Purification and characterization of the mitochondrial translocase from Euglena gracilis

Abstract

The Euglena gracilis mitochondrial protein biosynthetic elongation factor G (EF-G mt) has been purified in four steps to greater than 50% homogeneity by use of a fusidic acid affinity procedure and conventional Chromatographic techniques. The purification scheme results in 1100-fold purification with about 3% recovery of the total EF-G activity present in the postribosomal supernatant prepared from whole cell extracts. E. gracilis EF-G mt has an approximate molecular weight of 76,000, comparable to that observed for procaryotic translocases. As is the case for other translocases which have been examined, pretreatment of E. gracilis EF-G mt with N-ethylmaleimide results in a loss of polymerization activity, indicating a role for an essential cysteine residue in catalytic activity.

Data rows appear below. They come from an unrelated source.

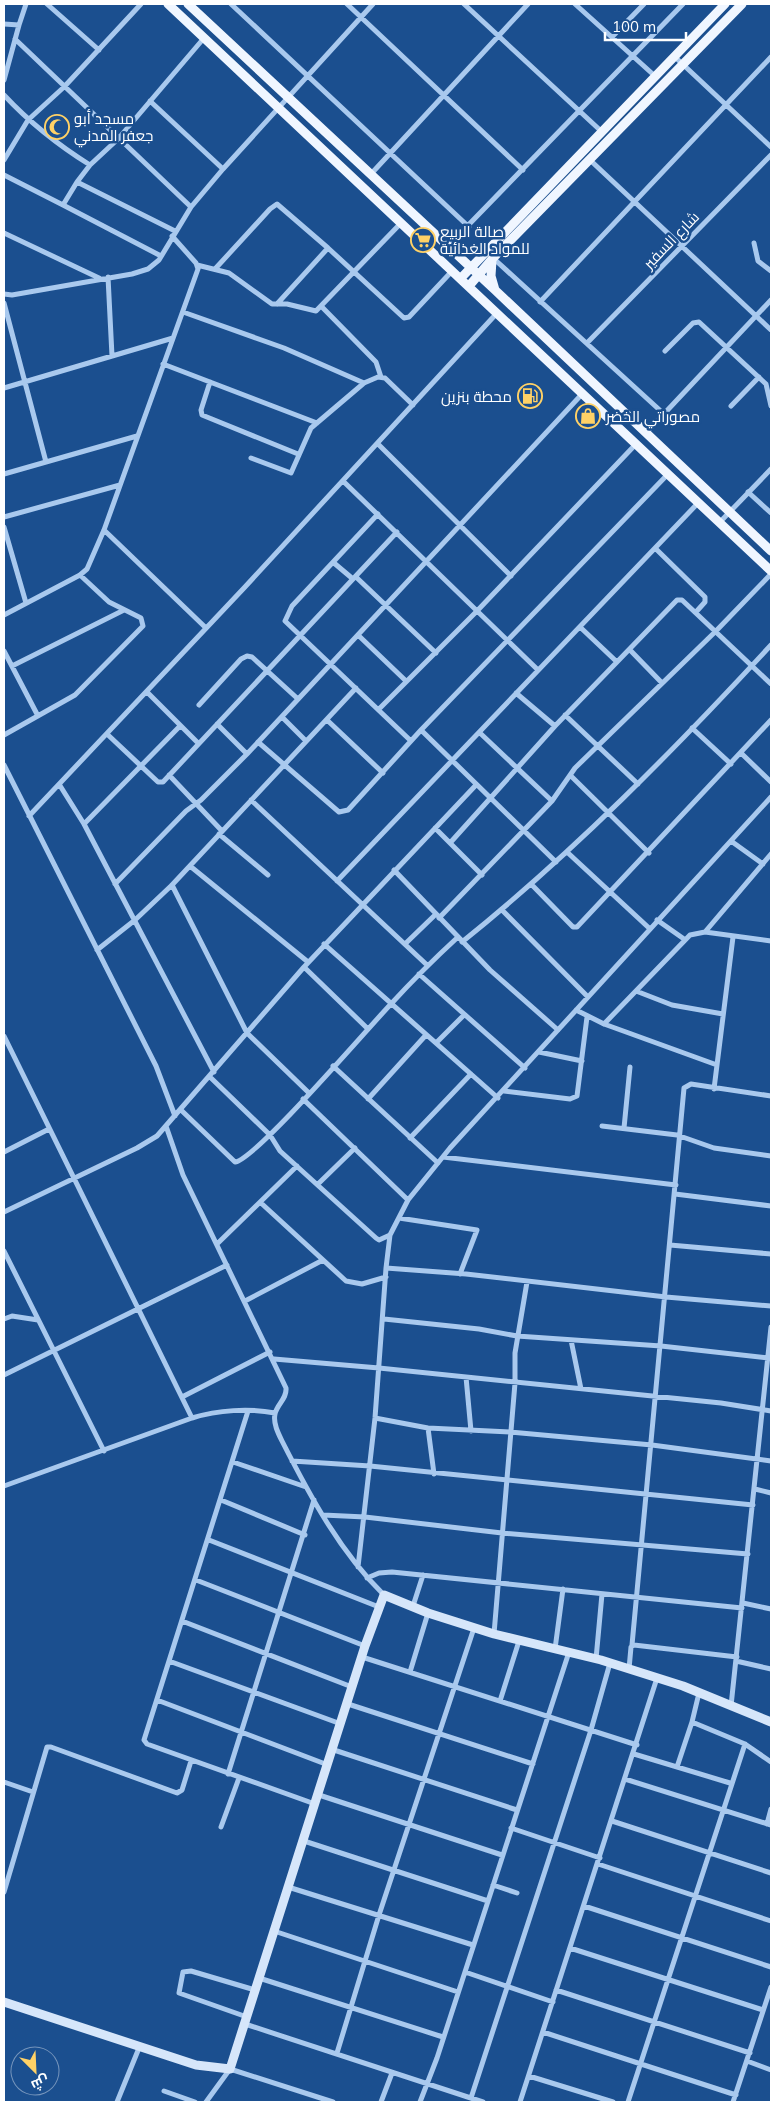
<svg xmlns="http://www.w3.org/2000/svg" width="775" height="2106" viewBox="0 0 775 2106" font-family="Mulish,Cairo,sans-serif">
  <rect width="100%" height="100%" fill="#1b4f8f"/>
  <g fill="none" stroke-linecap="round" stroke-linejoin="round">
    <path stroke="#a9c9ee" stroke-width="5" d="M47 4 99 50
      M231 4 469 227
      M347 4 523 170
      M464 4 601 131
      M575 4 656 77
      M4 24 19 25 26 4
      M612 37 644 4
      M15 39 191 207
      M675 57 771 147
      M4 80 19 25
      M4 95C30 123 58 145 90 165
      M150 101 223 169
      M4 160 28 120 64 87 141 4
      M590 160 771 330
      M371 174 528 4
      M4 175 63 205
      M77 182 63 205 161 256
      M175 231 77 182 90 165 118 139 204 38
      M4 233 99 278
      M754 243 758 261 771 271
      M448 246 683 4
      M493 258 664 414
      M197 265 229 273 272 304H287L316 311 401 223
      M215 269 270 209 277 204 328 248 404 318 409 317 453 270
      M108 277 112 356
      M4 294 12 295 132 274 148 269 159 260 191 207 223 169 373 4
      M540 302 771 57
      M4 303 46 462
      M277 304 328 248
      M322 307 376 362 381 377
      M183 312 284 348 364 383
      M587 343 771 155
      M665 351 693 323 699 322 766 384 771 406
      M163 364 317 423
      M210 382 201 410 202 415 298 454
      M4 388 173 338
      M731 406 759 377
      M646 433 771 300
      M378 444 511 576
      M251 458 291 473 311 428 364 383 378 377 385 378 413 405
      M4 474 137 436
      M343 481 538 670
      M748 492 771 513
      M378 514 292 606 285 621 411 741
      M4 517 120 485
      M720 522 771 469
      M4 527 26 603
      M104 530 206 628
      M655 548 705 597V602L696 612
      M334 563 353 579
      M356 577 436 653
      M4 615 80 575 87 569 104 530 198 269 196 263 172 236
      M580 627 617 662
      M358 635 406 681
      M630 650 662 683
      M4 651 38 716
      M12 666 124 610
      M147 692 198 743
      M516 693 555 726
      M199 705 241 659 247 656 252 657 298 699
      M379 709 477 611 636 444
      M565 715 638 784
      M282 717 306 741
      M327 720 383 773
      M217 724 247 754 583 393
      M692 728 731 764
      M421 730 556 862
      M480 733 552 801
      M107 734 158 782H163L397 532
      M4 735 75 695 143 626 141 618 109 602 80 575
      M258 742 339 812 348 810 421 730 669 473
      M741 753 771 782
      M4 765 156 1066 175 1116
      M169 775 222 831
      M570 775 649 853
      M59 784 84 824 214 1072
      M251 800 427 965
      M29 816 244 588 497 313
      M84 824 180 726
      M435 828 482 875
      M219 834 268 875
      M731 841 763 864
      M450 843 555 726 677 600H682L771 684
      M567 852 649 928
      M190 866 308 962
      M394 870 490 970 558 1030
      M337 881 699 502
      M115 884 186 811 201 800 247 754
      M172 885 247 1033 309 1093
      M532 885 573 927H577L771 720
      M502 910 588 997
      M439 918 552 801 575 768 716 631 771 574
      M657 920 684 939
      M705 932 771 854
      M462 942C574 852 674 750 771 645
      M324 944 498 1098
      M405 944 436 914
      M97 950 135 920 172 885 356 688
      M304 967 368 1029
      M419 974 525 1068
      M636 991 672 1005 723 1014
      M576 1010 604 1024 717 1065
      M604 1024 690 935 705 932 771 941
      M4 1036 192 1418C218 1410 249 1408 275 1413
      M436 1043 464 1015
      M539 1052 582 1061
      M333 1066 438 1163
      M210 1077 270 1135 280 1151 376 1238 379 1240 390 1235 408 1200 450 1148 771 797
      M714 1089 733 937
      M504 1091 570 1099 577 1096 587 1017
      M303 1099 408 1200
      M368 1099 426 1035
      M181 1110 235 1162C256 1159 368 1028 390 1005 412 981 434 959 458 937
      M166 1126 183 1175 286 1388C287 1399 277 1404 275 1414 273 1423 278 1433 282 1441 310 1496 340 1552 384 1595
      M602 1126 677 1135 714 1148 771 1156
      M624 1128 630 1067
      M410 1138 471 1074
      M4 1152 49 1129
      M443 1157 676 1185
      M318 1184 355 1148
      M675 1194 771 1206
      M261 1203 346 1281 362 1284 386 1277
      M4 1212 137 1148 157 1136 304 967 476 785
      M399 1218 477 1230 460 1274
      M390 1235 386 1268 466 1274 666 1297 771 1306
      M217 1244 297 1166
      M670 1245 771 1254
      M4 1251 104 1451
      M245 1301 323 1260
      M4 1319 12 1316 38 1320
      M384 1319 479 1329 517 1336 661 1346 768 1358
      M571 1340 581 1389
      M274 1359 379 1368 721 1403 771 1411
      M4 1375 227 1265
      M466 1377 471 1431
      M182 1397 270 1352
      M248 1411 144 1740 147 1744 315 1804
      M375 1418 428 1428 510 1432 652 1445 771 1461
      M428 1428 434 1474
      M292 1461 370 1466 753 1505
      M233 1462 306 1487
      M4 1486 192 1418
      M755 1489 771 1493
      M221 1500 305 1535
      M323 1515 365 1517 502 1533 748 1554
      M209 1540 379 1607
      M358 1567 375 1418 386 1268
      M367 1578 379 1573 392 1572 742 1608
      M196 1580 365 1646
      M743 1603 771 1609
      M413 1606 423 1575
      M182 1621 352 1687
      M494 1634 515 1383V1353L527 1282
      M632 1645 684 1088 691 1084 771 1096
      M555 1649 563 1589
      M362 1657 637 1745
      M596 1659 602 1594
      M169 1661 341 1724
      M736 1661 771 1669
      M629 1669 631 1647 634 1645 737 1657
      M410 1672 428 1613
      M157 1700 328 1765
      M500 1701 519 1641
      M348 1704 533 1764
      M731 1706 771 1327
      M692 1722 745 1744 771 1762
      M334 1750 517 1810
      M634 1754 730 1783
      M677 1767 692 1722 699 1693
      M228 1774 314 1500
      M625 1779 771 1825
      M4 1782 33 1792
      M319 1795 502 1855
      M612 1821 771 1873
      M767 1824 771 1809
      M221 1827 239 1778
      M511 1828 600 1858
      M304 1841 488 1901
      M598 1864 771 1921
      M493 1885 517 1893
      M288 1887 473 1945
      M4 1892 47 1747H51L177 1793 182 1790 191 1761
      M584 1906 771 1967
      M274 1931 458 1992
      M570 1948 763 2010
      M465 1972 553 2002
      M259 1978 443 2037
      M556 1990 750 2053
      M247 2017 179 1993 183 1972 191 1971 255 1990
      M245 2024 483 2102
      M543 2032 736 2095
      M337 2053 379 1915 474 1628
      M747 2061 771 2070
      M529 2076 613 2102
      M164 2091 195 2102
      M471 2098 591 1730 610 1663
      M117 2102 139 2048
      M206 2102 230 2069 333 2102
      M381 2102 392 2073
      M420 2102 437 2058 569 1652
      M520 2102 657 1678
      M628 2102 745 1744
      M733 2102 771 1987"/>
    <path stroke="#d6e6fa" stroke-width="9" d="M4 2002 196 2065 230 2069 365 1646 384 1595 428 1613 494 1634 601 1660 683 1686 771 1722"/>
    <path stroke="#f0f6ff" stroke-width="9" d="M168 4 771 571
      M188 4 495 290 771 551
      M492 260 491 276 495 290
      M461 278 725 4
      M469 286 493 258 742 4"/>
  </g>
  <defs>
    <symbol id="mosque-ring" viewBox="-11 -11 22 22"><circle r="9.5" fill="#1b4f8f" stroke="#ffd166" stroke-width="1.5"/><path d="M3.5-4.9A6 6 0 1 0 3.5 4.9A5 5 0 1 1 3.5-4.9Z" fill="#ffd166"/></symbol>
    <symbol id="supermarket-ring" viewBox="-11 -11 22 22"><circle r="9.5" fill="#1b4f8f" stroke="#ffd166" stroke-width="1.5"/><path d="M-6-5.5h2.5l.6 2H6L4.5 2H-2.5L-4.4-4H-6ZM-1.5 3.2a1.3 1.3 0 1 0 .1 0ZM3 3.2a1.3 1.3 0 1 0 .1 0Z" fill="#ffd166"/></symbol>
    <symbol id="fuel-ring" viewBox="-11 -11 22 22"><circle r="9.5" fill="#1b4f8f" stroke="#ffd166" stroke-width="1.5"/><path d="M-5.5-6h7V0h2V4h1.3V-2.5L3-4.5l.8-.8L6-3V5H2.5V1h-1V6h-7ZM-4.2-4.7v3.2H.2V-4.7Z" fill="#ffd166"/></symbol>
    <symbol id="shop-ring" viewBox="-11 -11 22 22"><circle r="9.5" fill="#1b4f8f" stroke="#ffd166" stroke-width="1.5"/><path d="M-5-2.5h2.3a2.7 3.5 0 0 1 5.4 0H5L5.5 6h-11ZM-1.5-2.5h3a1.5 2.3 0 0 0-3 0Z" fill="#ffd166"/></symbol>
  </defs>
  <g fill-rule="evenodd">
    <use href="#mosque-ring" x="43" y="113" width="28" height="28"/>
    <use href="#supermarket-ring" x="409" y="226" width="28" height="28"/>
    <use href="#fuel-ring" x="516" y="382" width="28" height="28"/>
    <use href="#shop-ring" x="574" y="402" width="28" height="28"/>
  </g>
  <g text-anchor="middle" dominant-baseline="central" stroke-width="5" stroke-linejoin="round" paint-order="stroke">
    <g font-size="15" fill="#fff" stroke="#1b4f8f" text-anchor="start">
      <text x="74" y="118">مسجد أبو<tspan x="74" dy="17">جعفر المدني</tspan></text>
      <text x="440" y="231">صالة الربيع<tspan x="440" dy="17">للمواد الغذائية</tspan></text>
      <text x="512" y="396" text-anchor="end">محطة بنزين</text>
      <text x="606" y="416">مصوراتي الخضر</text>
    </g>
    <g font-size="15" fill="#fff" stroke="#1b4f8f">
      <text transform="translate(671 240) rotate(-46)">شارع السفير</text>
    </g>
  </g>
  <rect width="775" height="2106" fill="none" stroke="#ffffff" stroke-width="10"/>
  <g transform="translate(35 2071) rotate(156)"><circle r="24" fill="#1b4f8f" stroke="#7695bc"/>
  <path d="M0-4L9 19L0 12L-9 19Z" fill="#ffd166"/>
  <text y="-8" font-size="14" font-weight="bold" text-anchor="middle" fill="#ffffff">ش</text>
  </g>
  <path d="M605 32v8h81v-8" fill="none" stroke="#ffffff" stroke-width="2.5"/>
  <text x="612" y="32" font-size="15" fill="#ffffff" stroke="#1b4f8f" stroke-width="4" paint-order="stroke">100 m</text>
</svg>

GDP partially protects EF-G mt from N-ethylmaleimide inactivation. E. gracilis EF-G mt functions well on both Escherichia coli and E. gracilis chloroplast ribosomes, but has negligible activity on wheat germ cytoplasmic ribosomes. In this respect, it differs significantly from the mitochondrial translocase of yeast which has very little activity on chloroplast ribosomes. When assayed on E. coli ribosomes, E. gracilis EF-G mt is sensitive to the steroid antibiotic, fusidic acid, at levels similar to that required for inactivation of E. coli EF-G. It is less sensitive than E. gracilis chloroplast EF-G, and is more sensitive than Bacillus subtilus EF-G. When assayed on E. gracilis chloroplast ribosomes, the same trends in sensitivities are observed, although the exact level of fusidic acid required for inactivation is slightly altered.